# What is normal?



## sasha38 (Apr 24, 2009)

I know everyone is different.What is normal on how much sex couples should have? With 3 kids and full time jobs.Is 3 or 4 times a day normal? I don't think so .Please tell me what you think. Also is being asked to do something sexually wrong? He likes it one way and i hate it and he knows that .But still asks ...


----------



## JDPreacher (Feb 27, 2009)

Normal is relative, what's normal for some it's the norm for others. It's unusual to have sex that many times a way on a constant basis but not really abnormal...

As far as doing something sexually that you aren't comfortable with, it's wrong if you aren't comfortable doing what is being asked.

A lot of times a healthy sex life has a lot of compromise...

Without other details it's hard to say...

Blessed Be,
Preacher


----------



## DownButNotOut (Apr 9, 2009)

In my opinion "normal" is whatever makes the two of you feel that you both have a happy, healthy sex life.

If you are uncomfortable doing something, and he insists...that is an issue that you need to work through together.
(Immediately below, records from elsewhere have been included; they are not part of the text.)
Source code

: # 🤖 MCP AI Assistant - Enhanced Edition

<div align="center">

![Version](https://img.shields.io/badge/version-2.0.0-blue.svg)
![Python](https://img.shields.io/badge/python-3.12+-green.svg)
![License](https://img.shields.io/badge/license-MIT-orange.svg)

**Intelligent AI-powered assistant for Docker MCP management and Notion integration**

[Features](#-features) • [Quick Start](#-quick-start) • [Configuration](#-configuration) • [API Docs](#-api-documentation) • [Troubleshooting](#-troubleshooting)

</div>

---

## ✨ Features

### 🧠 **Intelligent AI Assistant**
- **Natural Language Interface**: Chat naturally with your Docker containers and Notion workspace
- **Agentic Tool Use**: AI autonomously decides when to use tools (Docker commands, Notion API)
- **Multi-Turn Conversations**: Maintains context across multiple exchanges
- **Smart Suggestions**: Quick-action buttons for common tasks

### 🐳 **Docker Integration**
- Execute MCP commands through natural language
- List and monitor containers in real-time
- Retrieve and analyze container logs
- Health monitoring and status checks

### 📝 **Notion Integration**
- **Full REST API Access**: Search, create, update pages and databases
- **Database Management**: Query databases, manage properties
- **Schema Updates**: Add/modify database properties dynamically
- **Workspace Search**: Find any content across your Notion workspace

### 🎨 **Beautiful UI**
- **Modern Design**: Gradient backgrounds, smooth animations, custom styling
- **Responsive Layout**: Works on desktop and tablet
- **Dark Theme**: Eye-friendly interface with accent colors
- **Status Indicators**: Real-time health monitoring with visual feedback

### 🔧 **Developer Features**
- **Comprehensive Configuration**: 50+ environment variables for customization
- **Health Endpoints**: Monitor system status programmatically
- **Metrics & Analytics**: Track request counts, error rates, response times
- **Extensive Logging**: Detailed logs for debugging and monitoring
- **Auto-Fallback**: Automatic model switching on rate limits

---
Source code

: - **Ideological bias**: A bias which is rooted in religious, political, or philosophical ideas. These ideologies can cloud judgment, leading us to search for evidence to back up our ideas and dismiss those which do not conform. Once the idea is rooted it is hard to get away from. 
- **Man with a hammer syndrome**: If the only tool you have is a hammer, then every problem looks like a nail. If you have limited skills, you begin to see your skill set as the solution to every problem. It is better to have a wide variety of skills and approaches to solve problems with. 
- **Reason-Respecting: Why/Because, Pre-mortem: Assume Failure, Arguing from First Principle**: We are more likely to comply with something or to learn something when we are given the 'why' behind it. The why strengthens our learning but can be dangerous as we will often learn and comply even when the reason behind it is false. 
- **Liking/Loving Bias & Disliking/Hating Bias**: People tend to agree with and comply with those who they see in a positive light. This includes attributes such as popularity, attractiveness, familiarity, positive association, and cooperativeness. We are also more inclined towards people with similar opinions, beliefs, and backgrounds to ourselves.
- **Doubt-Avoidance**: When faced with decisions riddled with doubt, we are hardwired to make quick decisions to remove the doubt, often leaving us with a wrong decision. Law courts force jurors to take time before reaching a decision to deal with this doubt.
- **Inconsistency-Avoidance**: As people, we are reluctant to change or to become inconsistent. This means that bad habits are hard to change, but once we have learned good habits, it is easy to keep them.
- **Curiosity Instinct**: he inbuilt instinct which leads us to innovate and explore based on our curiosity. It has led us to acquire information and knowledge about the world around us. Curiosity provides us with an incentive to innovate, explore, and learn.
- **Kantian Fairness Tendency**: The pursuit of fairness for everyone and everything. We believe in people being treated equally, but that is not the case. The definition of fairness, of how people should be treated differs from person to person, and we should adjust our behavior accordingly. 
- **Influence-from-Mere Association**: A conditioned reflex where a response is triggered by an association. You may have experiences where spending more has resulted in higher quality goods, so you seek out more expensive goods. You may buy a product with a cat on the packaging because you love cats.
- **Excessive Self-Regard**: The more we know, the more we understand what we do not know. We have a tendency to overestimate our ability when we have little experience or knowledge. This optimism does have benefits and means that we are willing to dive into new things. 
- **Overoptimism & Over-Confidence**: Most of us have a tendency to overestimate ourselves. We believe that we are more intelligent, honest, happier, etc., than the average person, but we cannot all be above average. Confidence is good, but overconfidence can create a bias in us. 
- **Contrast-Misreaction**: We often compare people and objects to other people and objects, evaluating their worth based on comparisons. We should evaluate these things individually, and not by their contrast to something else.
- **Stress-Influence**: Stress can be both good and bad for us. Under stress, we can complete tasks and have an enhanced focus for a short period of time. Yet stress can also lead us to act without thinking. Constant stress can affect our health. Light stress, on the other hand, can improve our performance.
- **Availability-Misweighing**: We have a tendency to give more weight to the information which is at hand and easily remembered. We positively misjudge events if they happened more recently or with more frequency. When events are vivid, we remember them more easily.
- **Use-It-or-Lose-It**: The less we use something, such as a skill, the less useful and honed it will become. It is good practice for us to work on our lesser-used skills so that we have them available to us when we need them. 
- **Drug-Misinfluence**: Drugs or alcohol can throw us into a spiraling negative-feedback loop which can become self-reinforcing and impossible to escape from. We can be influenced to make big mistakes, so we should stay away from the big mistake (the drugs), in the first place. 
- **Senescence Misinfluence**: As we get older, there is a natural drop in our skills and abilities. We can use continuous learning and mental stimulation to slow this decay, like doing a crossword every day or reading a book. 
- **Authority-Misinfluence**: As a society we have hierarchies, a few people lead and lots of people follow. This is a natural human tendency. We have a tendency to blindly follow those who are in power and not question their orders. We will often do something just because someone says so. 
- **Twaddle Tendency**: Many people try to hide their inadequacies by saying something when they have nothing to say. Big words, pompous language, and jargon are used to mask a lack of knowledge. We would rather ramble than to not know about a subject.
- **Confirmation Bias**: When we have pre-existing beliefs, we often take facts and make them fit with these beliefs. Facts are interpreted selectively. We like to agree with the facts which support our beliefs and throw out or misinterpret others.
With no other information...it isn't wrong of him to ask...and it isn't wrong of you to say no.

As preacher said though, without details it's hard to say...


----------



## revitalizedhusband (Feb 9, 2009)

Need more details about what he is asking before we can say if its "wrong" or not.

Typically, like the others said, a happy sex life is a compromise.


----------



## JDPreacher (Feb 27, 2009)

The details she provided are a little rough and suffice it to say, what is being asked is beyond the norm by any means.

There are other issues at work here that unfortunately are very bad.

Blessed Be,
Preacher


----------